Vu la procédure suivante :

Procédure contentieuse antérieure :

Le centre hospitalier de l’agglomération montargoise (CHAM) a demandé au tribunal administratif d’Orléans de prononcer la restitution partielle de la cotisation de taxe sur les salaires à laquelle il a été assujetti au titre de l’année 2015, à hauteur de la somme de 491 357 euros.

Par un jugement n° 1802786 du 17 mars 2020, le tribunal administratif d’Orléans a rejeté sa demande.

Procédure devant la cour :

Par une requête enregistrée le 5 juin 2020 le centre hospitalier de l’agglomération montargoise, représenté par Me Goldstein, demande à la cour :

1°) d’annuler ce jugement ;

2°) de prononcer la restitution sollicitée ;

3°) de mettre à la charge de l’Etat le versement de la somme de 5 000 euros au titre de l’article L. 761-1 du code de justice administrative.

Il soutient que :

 – le jugement attaqué est entaché d’une insuffisance de motivation ;

 – le tribunal administratif d’Orléans a omis de répondre à un des moyens soulevés devant lui ;

 – les prestations d’hébergement et de dépendance des établissements d’hébergement pour personnes âgées dépendantes (EHPAD) ne sont pas rendues en tant qu’autorité publique ; une telle activité doit être assujettie à la taxe sur la valeur ajoutée ; le non-assujettissement de cette activité créerait des distorsions de concurrence d’une certaine importance ;

 – la sectorisation prévue au I de l’article 209 du code général des impôts n’est pas possible dès lors que les services du centre hospitalier ne comportent pas la mise en œuvre de techniques et de moyens de production séparés ; les différentes prestations réalisées par le centre hospitalier sont exercées au sein de locaux pour la plupart communs, au moyen de personnels et de matériels également mis en commun.

Par un mémoire en défense enregistré le 30 novembre 2020 le ministre de l’économie, des finances et de la relance conclut au rejet de la requête.

Il fait valoir que les moyens soulevés par le centre hospitalier de l’agglomération montargoise ne sont pas fondés.

Vu les autres pièces du dossier.

Vu :

 – la directive 2006/112/CE du Conseil du 28 novembre 2006 relative au système commun de taxe sur la valeur ajoutée ;

 – le code de l’action sociale et des familles ;

 – le code général des impôts et le livre des procédures fiscales ;

 – le code de justice administrative.

Les parties ont été régulièrement averties du jour de l’audience.

Ont été entendus au cours de l’audience publique :

 – le rapport de M. Brasnu,

 – et les conclusions de Mme Chollet, rapporteure publique.

Considérant ce qui suit :

1. Le centre hospitalier de l’agglomération montargoise (CHAM) est un établissement public de santé qui gère un établissement hospitalier, des unités de soins de longue durée, des établissement d’hébergement pour personnes âgées dépendantes (EHPAD) ainsi qu’un institut de formation en soins infirmiers (IFSI).
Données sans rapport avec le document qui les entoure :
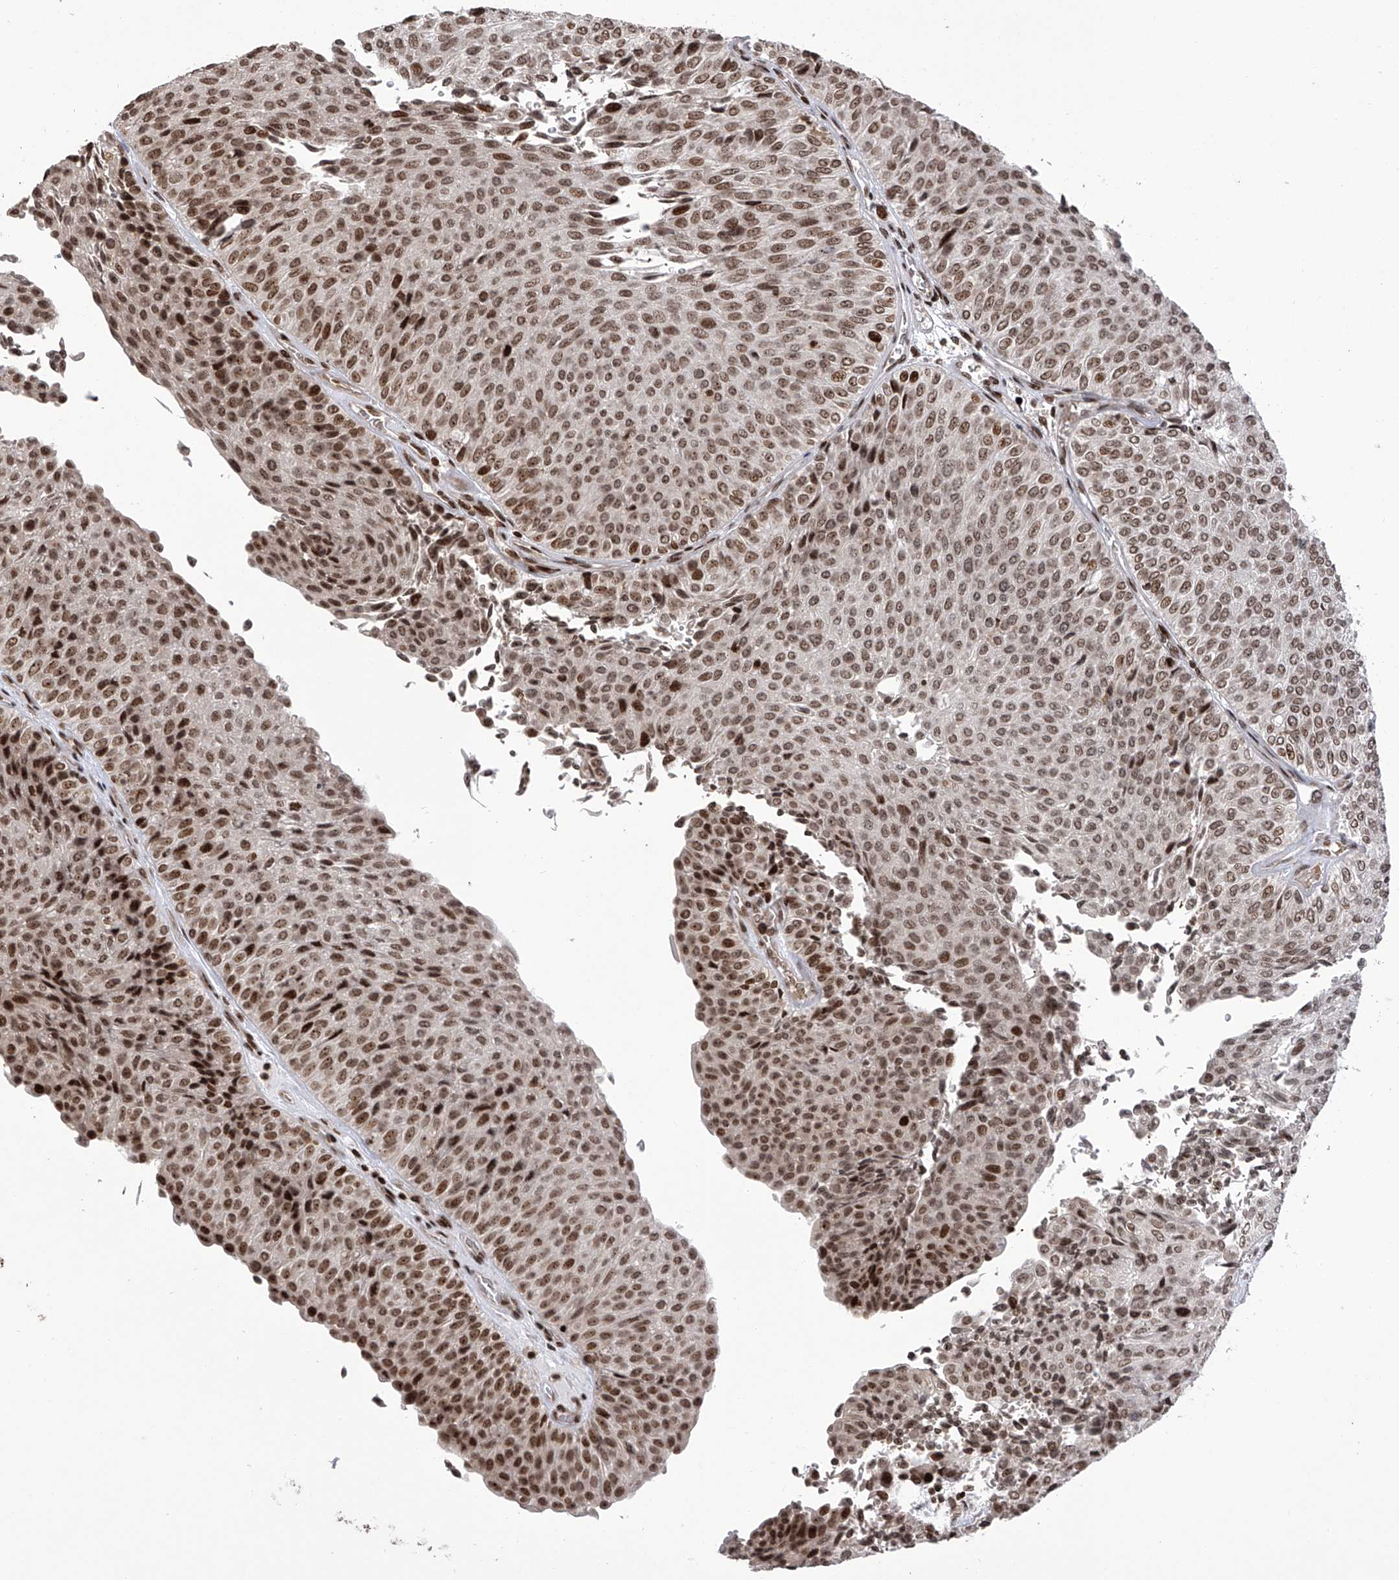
{"staining": {"intensity": "moderate", "quantity": ">75%", "location": "nuclear"}, "tissue": "urothelial cancer", "cell_type": "Tumor cells", "image_type": "cancer", "snomed": [{"axis": "morphology", "description": "Urothelial carcinoma, Low grade"}, {"axis": "topography", "description": "Urinary bladder"}], "caption": "The immunohistochemical stain highlights moderate nuclear staining in tumor cells of low-grade urothelial carcinoma tissue.", "gene": "PAK1IP1", "patient": {"sex": "male", "age": 78}}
Le CHAM a estimé à compter de l’année 2013 que l’activité des EHPAD devait être assujettie à la taxe sur la valeur ajoutée et a demandé en conséquence, par une réclamation du 22 décembre 2017, la modification du calcul de la taxe sur les salaires de l’année 2015 en tenant compte d’un rapport d’assujettissement de 87 % au lieu de 97 %. Après le rejet de sa réclamation, le CHAM a demandé au tribunal administratif d’Orléans de prononcer cette restitution. Il relève appel du jugement du 17 mars 2020 par lequel le tribunal a rejeté sa demande.

Sur la régularité du jugement attaqué :

2. En premier lieu, il ressort du jugement attaqué que le tribunal a exposé tous les motifs pour lesquels il a estimé que le CHAM était tenu de procéder à une sectorisation de ses activités sur le fondement du deuxième alinéa de l’article 209 de l’annexe II au code général des impôts. Le tribunal, qui n’était pas tenu de répondre à tous les arguments avancés par les parties, a ainsi suffisamment motivé son jugement.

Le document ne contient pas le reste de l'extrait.